A lack of targeted investment resources means a longer and more arduous journey to reach scale for MENA’s cleantech start-ups. Antoine Saab, founder and CEO of Energy24, a specialized energy storage start-up in Lebanon, knows first hand the challenges posed by funding gaps in the region’s entrepreneurship ecosystems. After launching the company with his own money, he “went to market on a project by project basis”, and finally reached commercial viability after a customer agreed to help fund further R&D efforts. Building the company was difficult in the early days in part because “investors, especially banks in the region can be risk averse and need collateral.”

Specifically, the lack of funding also has implications for prototype development. Cleantech entrepreneurs are prevented from inventing, prototyping and testing their ideas due to insufficient R&D resources in MENA. This in turn prevents launching, sustaining, and ultimately scaling cleantech start-up solutions in the region. In fact, WRL and GE found that 62% of the cleantech start-ups interviewed were unable to complete a prototype due to limited resources for conducting R&D.

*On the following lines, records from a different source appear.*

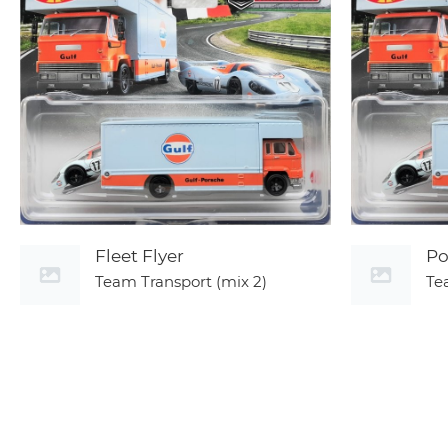
Fleet Flyer
Po
Team Transport (mix 2)
Te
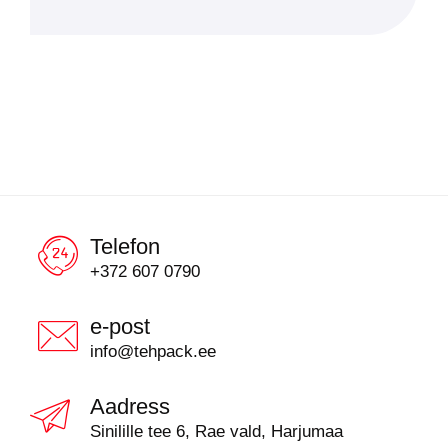
Telefon
+372 607 0790
e-post
info@tehpack.ee
Aadress
Sinilille tee 6, Rae vald, Harjumaa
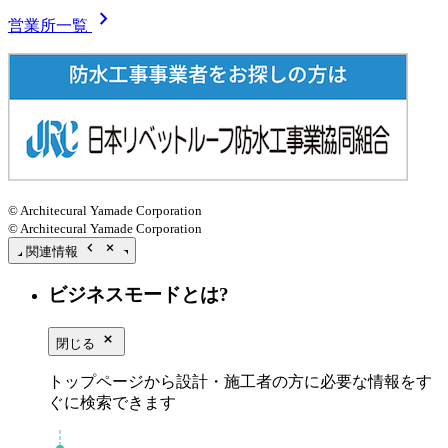
chevron_right
営業所一覧
© Architecural Yamade Corporation
© Architecural Yamade Corporation
chevron_left
close_small
関連情報
ビジネスモードとは?
close_small
閉じる
トップページから設計・施工者の方に必要な情報をす
ぐに検索できます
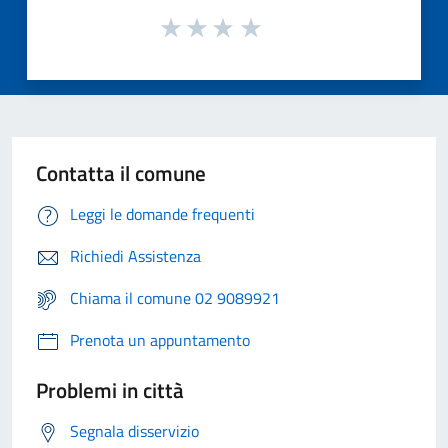
Contatta il comune
Leggi le domande frequenti
Richiedi Assistenza
Chiama il comune 02 9089921
Prenota un appuntamento
Problemi in città
Segnala disservizio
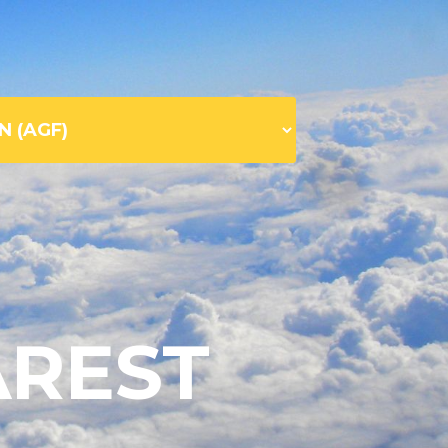
AREST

Saphon Energy in Tunisia, is one example of a start-up that had to go to extraordinary lengths to complete the research necessary to develop a working prototype. Anis Aouini and Hassine Labaied launched Saphon Energy to serve African and Middle Eastern markets with renewable wind-energy technology. Inspired by the sailboat’s ability to turn wind into transportation power, the two co-founders offer a wind energy technology called the Saphonian Zero-Blade, designed to convert the kinetic force of the wind into electrical power. The Saphonian’s technological advantage is in its high aerodynamic drag coefficient resulting from a curved shaped design.

Accessing R&D facilities to build a new, patented technology in Tunisia was not easy for Saphon Energy. At the time of developing their first generation model, only one wind tunnel existed in the whole country and was not available to the Saphon team. The company has since built its own wind tunnel and tested five generations of the Saphonian. After establishing a corporate partnership with Microsoft, the company entered the commercial manufacturing stage of its development with a patent pending in over 70 countries.

Despite notable successes, the cleantech entrepreneurship ecosystem in MENA is in its infancy. In turn, the few entrepreneurs who enter this field have minimal institutional support and face critical barriers to scale. NOMADD, Energy24, and Saphon Energy, are outliers yet many additional start-ups are waiting in the wings.

Though many of the region’s successful cleantech start-ups are still young, these entrepreneurs have begun to build a foundation for innovative cleantech solutions in MENA. Any efforts to understand and improve conditions for developing this field should begin by working with this cohort of entrepreneurs.

Moving forward, policymakers, institutions and thought leaders seeking to improve conditions for cleantech start-ups in MENA can use the insights in our report to guide decision-making processes. These companies offer policymakers an additional tool that they can wield as they seek to stem the tide of ever-increasing environmental challenges in the region. A mixture of R&D spending, as well as general support and recognition for those entrepreneurs who are already engaged in this sector are critical to ensuring that new solutions come to the fore as MENA leverages innovation to build its resilience against a changing environmental landscape.